Gesetzliche Vorgaben werden benötigt

Um gegen Fischotter vorgehen zu können, brauche es gesetzliche Vorgaben. Um diese zu bekommen, sei eine wissenschaftlich abgesicherte Basis zu den Zahlen und den Schäden erforderlich, war die einhellige Meinung. Lena Bächer vom Institut Fischerei an der Landesanstalt für Landwirtschaft stellte dazu ein Teich-Test-Netz vor, an dem sich möglichst viele Teichwirtinnen und Teichwirte beteiligen sollten.

Nur mit konkreten Daten ließen sich politische Gegenmaßnahmen begründen, machte die Referentin deutlich. Die Zahl der Silberreiher wird wohl durch den nicht weit entfernt liegenden Brombachsee begünstigt, zeigten sich die Teilnehmenden überzeugt.

In den wegen des Klimawandels immer häufiger auftretenden milden Wintern ist es nach Angaben des Ringberaters Otto Müller sinnvoll, Karpfen auch in dieser Jahreszeit zu füttern. Denn bei erhöhten Temperaturen steige der Energieverbrauch der Fische. Er erhöhe sich bei K1 und K2 bei Eisfreiheit und belaufe sich auf zwei Prozent der Fischbiomasse pro Woche.

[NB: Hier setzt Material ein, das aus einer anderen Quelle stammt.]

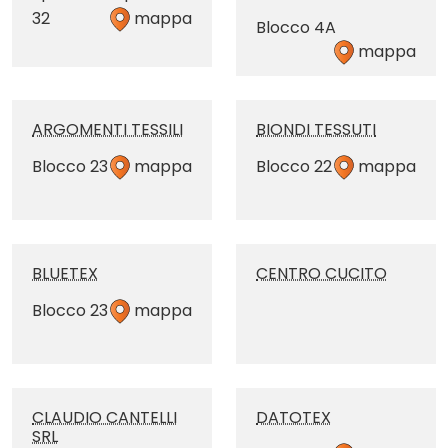
32
mappa
Blocco 4A
mappa
ARGOMENTI TESSILI
BIONDI TESSUTI
Blocco 23
mappa
Blocco 22
mappa
BLUETEX
CENTRO CUCITO
Blocco 23
mappa
CLAUDIO CANTELLI
DATOTEX
SRL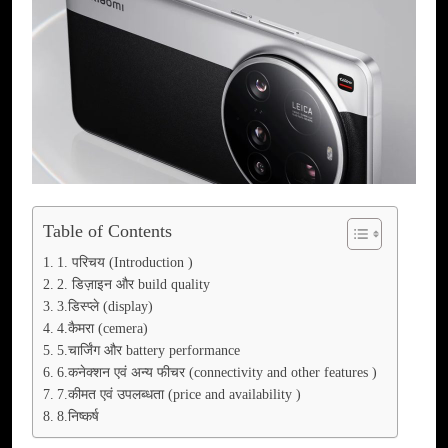
Table of Contents
1. परिचय (Introduction )
2. डिज़ाइन और build quality
3.डिस्प्ले (display)
4.कैमरा (cemera)
5.चार्जिंग और battery performance
6.कनेक्शन एवं अन्य फीचर (connectivity and other features )
7.कीमत एवं उपलब्धता (price and availability )
8.निष्कर्ष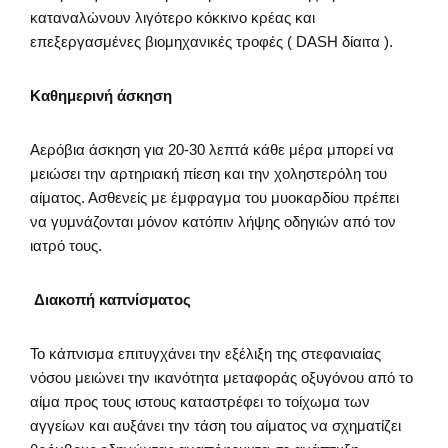
καταναλώνουν λιγότερο κόκκινο κρέας και
επεξεργασμένες βιομηχανικές τροφές ( DASH δίαιτα ).
Καθημερινή άσκηση
Αερόβια άσκηση για 20-30 λεπτά κάθε μέρα μπορεί να
μειώσει την αρτηριακή πίεση και την χοληστερόλη του
αίματος. Ασθενείς με έμφραγμα του μυοκαρδίου πρέπει
να γυμνάζονται μόνον κατόπιν λήψης οδηγιών από τον
ιατρό τους.
Διακοπή καπνίσματος
Το κάπνισμα επιτυγχάνει την εξέλιξη της στεφανιαίας
νόσου μειώνει την ικανότητα μεταφοράς οξυγόνου από το
αίμα προς τους ιστους καταστρέφει το τοίχωμα των
αγγείων και αυξάνει την τάση του αίματος να σχηματίζει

Hoffnung auf weniger Trockenheit

Müller hofft, dass der kommende Sommer nicht wieder so trocken wird und nicht wieder „Aischgründer Wasserspiele“ nötig seien, um die Weiher bei hohen Temperaturen zu belüften. In diesem Jahr kam es auch zu Notabfischungen, weil das Wasser fehlte. Seiner Einschätzung nach werde das Satzfischangebot im Frühjahr eher knapp sein.

Zur Fütterung sagte Otto Müller, dass Karpfen generell fettarm seien. Ausreißer nach oben seien vor allem auf die Fütterung von Roggen zurückzuführen, so seine Erfahrung.

Nachfolge ist noch unklar

Vorsitzende Gabi Schmidt kündigte an, dass sie wegen der Aufgaben als Ehrenamtsbeauftragte des Landtages nicht mehr für eine weitere Amtszeit an der Spitze des Fischerzeugerrings Mittelfranken zur Verfügung stehen könne.

Die Nachfolge wird aus den Reihen des Beirates in den nächsten Wochen bestimmt, der bei der Veranstaltung neu gewählt wurde. Ihm gehören jetzt an: Lena Stang (Teichwirtin aus Eckenberg), Michael Maderer (Fischereibeauftragter des Bezirks), Hans Hausmann (Altendettelsau), Thomas Schmaußer (Absberg), Andreas Bleicher (Gunzenhausen), Harald Siller (Ansbach), Christoph Oberle (Kosbach) und Wilfried Heller-Brehm (Gerhardshofen).